TASK BRIEF — Return every line of the material below that contains the string "STATION". Case counts.

MATERIAL FOR THIS TASK —
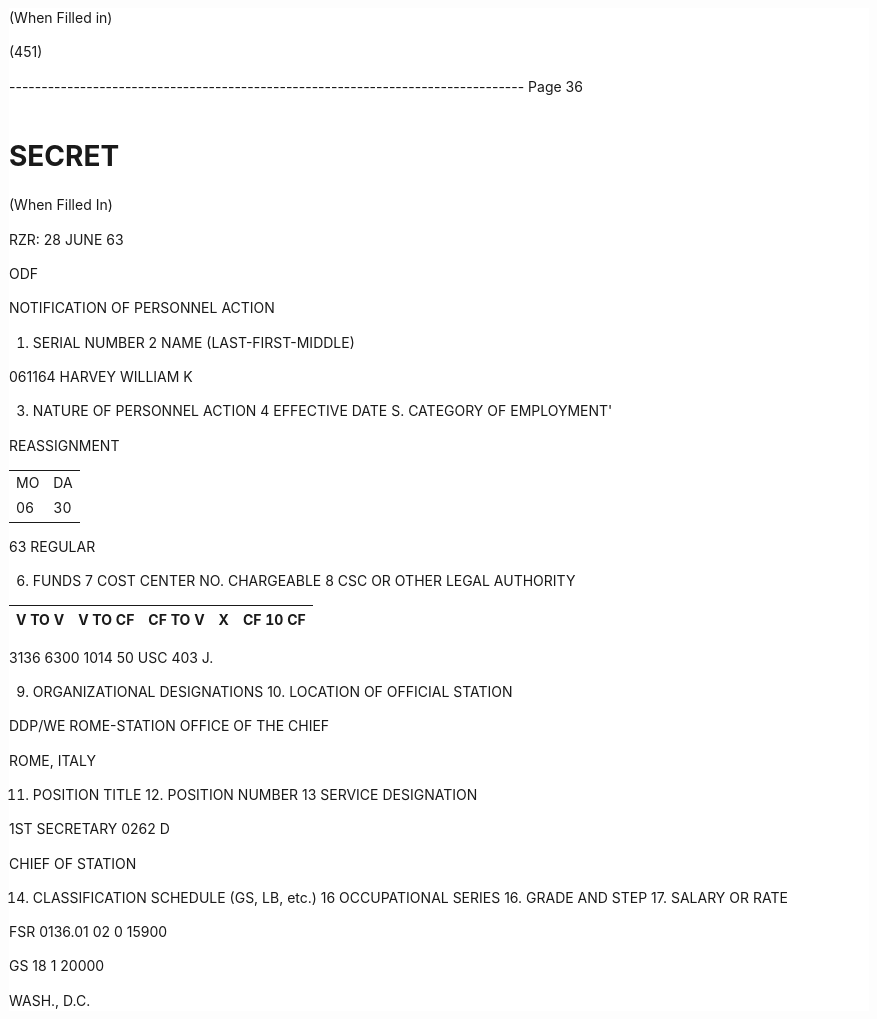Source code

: (When Filled in)

(451)


-------------------------------------------------------------------------------- Page 36

# SECRET
(When Filled In)

RZR: 28 JUNE 63

ODF

NOTIFICATION OF PERSONNEL ACTION

1. SERIAL NUMBER 2 NAME (LAST-FIRST-MIDDLE)

061164 HARVEY WILLIAM K

3. NATURE OF PERSONNEL ACTION 4 EFFECTIVE DATE S. CATEGORY OF EMPLOYMENT'

REASSIGNMENT

|     |     |
| --- | --- |
| MO  | DA  |
| 06  | 30  |

63 REGULAR

6. FUNDS 7 COST CENTER NO. CHARGEABLE 8 CSC OR OTHER LEGAL AUTHORITY

| V TO V | V TO CF | CF TO V | X   | CF 10 CF |
| ------ | ------- | ------- | --- | -------- |

3136 6300 1014 50 USC 403 J.

9. ORGANIZATIONAL DESIGNATIONS 10. LOCATION OF OFFICIAL STATION

DDP/WE
ROME-STATION
OFFICE OF THE CHIEF

ROME, ITALY

11. POSITION TITLE 12. POSITION NUMBER 13 SERVICE DESIGNATION

1ST SECRETARY 0262 D

CHIEF OF STATION

14. CLASSIFICATION SCHEDULE (GS, LB, etc.) 16 OCCUPATIONAL SERIES 16. GRADE AND STEP 17. SALARY OR RATE

FSR 0136.01 02 0 15900

GS 18 1 20000

WASH., D.C.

RESULT OF THE EXERCISE —
9. ORGANIZATIONAL DESIGNATIONS 10. LOCATION OF OFFICIAL STATION
ROME-STATION
CHIEF OF STATION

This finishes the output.